Our study obtained informed consent from individual participants to use their social identification number, first name, last name, and birth date to enable potential linkages for future research studies. All study participants were followed up from the screening date until December 31, 2013 or their date of death. When a death was recorded during follow-up, between January 1, 2008 and December 31, 2013, the cause of death certification was obtained from the Chinese Center for Disease Control and Prevention Cause of Death Reporting System44. We use the social identification number to match the variable number, and information such as name, gender, age, and address to check the accuracy of the matching.

Ethical Statement

The ethics committee of the Peking University First Hospital approved the study. All participants gave written informed consent prior to data collection.
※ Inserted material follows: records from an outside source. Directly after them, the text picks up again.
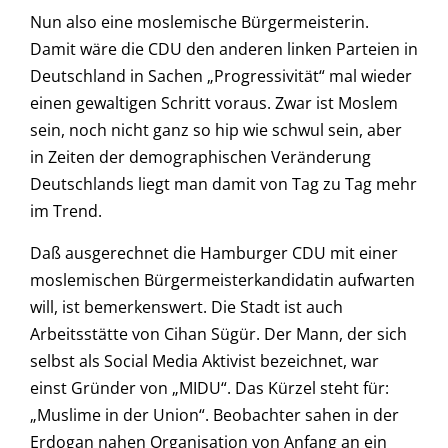
Nun also eine moslemische Bürgermeisterin.
Damit wäre die CDU den anderen linken Parteien in
Deutschland in Sachen „Progressivität“ mal wieder
einen gewaltigen Schritt voraus. Zwar ist Moslem
sein, noch nicht ganz so hip wie schwul sein, aber
in Zeiten der demographischen Veränderung
Deutschlands liegt man damit von Tag zu Tag mehr
im Trend.
Daß ausgerechnet die Hamburger CDU mit einer
moslemischen Bürgermeisterkandidatin aufwarten
will, ist bemerkenswert. Die Stadt ist auch
Arbeitsstätte von Cihan Sügür. Der Mann, der sich
selbst als Social Media Aktivist bezeichnet, war
einst Gründer von „MIDU“. Das Kürzel steht für:
„Muslime in der Union“. Beobachter sahen in der
Erdogan nahen Organisation von Anfang an ein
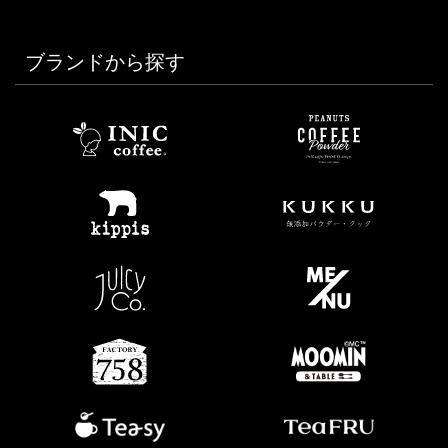
ブランドから探す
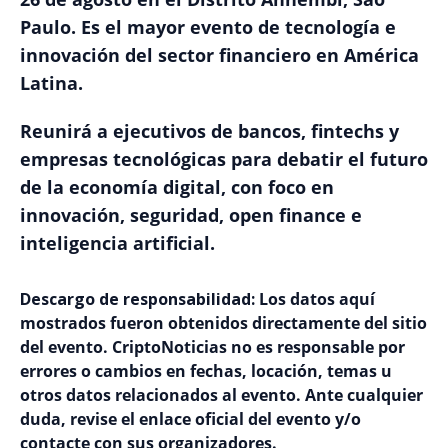
Paulo. Es el mayor evento de tecnología e
innovación del sector financiero en América
Latina.
Reunirá a ejecutivos de bancos, fintechs y
empresas tecnológicas para debatir el futuro
de la economía digital, con foco en
innovación, seguridad, open finance e
inteligencia artificial.
Descargo de responsabilidad:
Los datos aquí
mostrados fueron obtenidos directamente del sitio
del evento. CriptoNoticias no es responsable por
errores o cambios en fechas, locación, temas u
otros datos relacionados al evento. Ante cualquier
duda, revise el enlace oficial del evento y/o
contacte con sus organizadores.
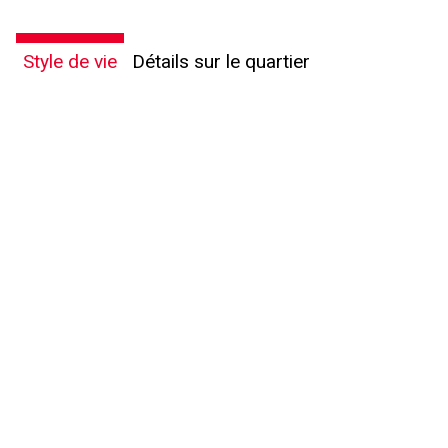
Style de vie
Détails sur le quartier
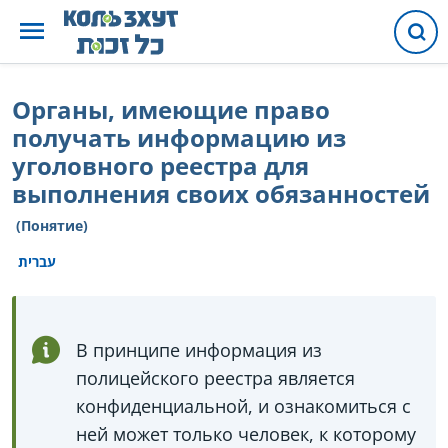
Органы, имеющие право
получать информацию из
уголовного реестра для
выполнения своих обязанностей
(Понятие)
עברית
В принципе информация из
полицейского реестра является
конфиденциальной, и ознакомиться с
ней может только человек, к которому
This study was performed according to the guidelines of Peking University First Hospital, which abides by the Helsinki Declaration on ethical principles for medical research involving human participants.

Statistical Analysis

Descriptive analyses were performed using means ± SDs, medians (interquartile ranges), and proportions, as appropriate. Cumulative incidence curves for risk of death were plotted using the Kaplan-Meier method, with differences across BMI categories assessed using the log-rank test. The association between combined BMI with ACR and the risk of death was analyzed with the Cox proportional-hazards regression model, with a categorical representation of BMI as the predictor variable. BMI groups for the analysis were defined as underweight (BMI < 18.5 kg/m2), normal weight (BMI 18.5–24.9 kg/m2), overweight (BMI 25.0–29.9 kg/m2) and obese (BMI ≥ 30.0 kg/m2) as advocated by the WHO. ACR ≥10 mg/g and ACR <10 mg/g categories were used to stratify the groups further. Group 1: BMI <18.5 kg/m2 and ACR <10 mg/g, Group 2: BMI <18.5 kg/m2 and ACR ≥10 mg/g, Group 3: BMI 18.5–24.9 kg/m2 and ACR <10 mg/g, Group 4: BMI 18.5–24.9 kg/m2 and ACR ≥10 mg/g, Group 5: BMI 25.0–29.9 kg/m2 and ACR <10 mg/g, Group 6: BMI 25.0–29.9 kg/m2 and ACR ≥10 mg/g, Group 7: BMI ≥30.0 kg/m2 and ACR <10 mg/g, Group 8: BMI ≥30.0 kg/m2 and ACR ≥10 mg/g. The BMI range of 18.5 to 24.9 kg/m2 and ACR <10 mg/g (Group 3) was used as the reference group when we estimated hazard ratios (HRs) and 95% confidence intervals for groups. We also adjusted for potential confounders including baseline age, sex, educational level, urban or rural residence, and smoking status. The effect of potential confounders was analyzed by constructing models with incremental adjustments: unadjusted (model 1); age, sex (model 2); model 2 plus hypertension and diabetes (model 3); and model 3 plus baseline eGFR adjusted (model 4).

Statistical analyses were performed using Statistical Product and Service Solutions (SPSS) version 20 (SPSS Inc, Chicago, IL).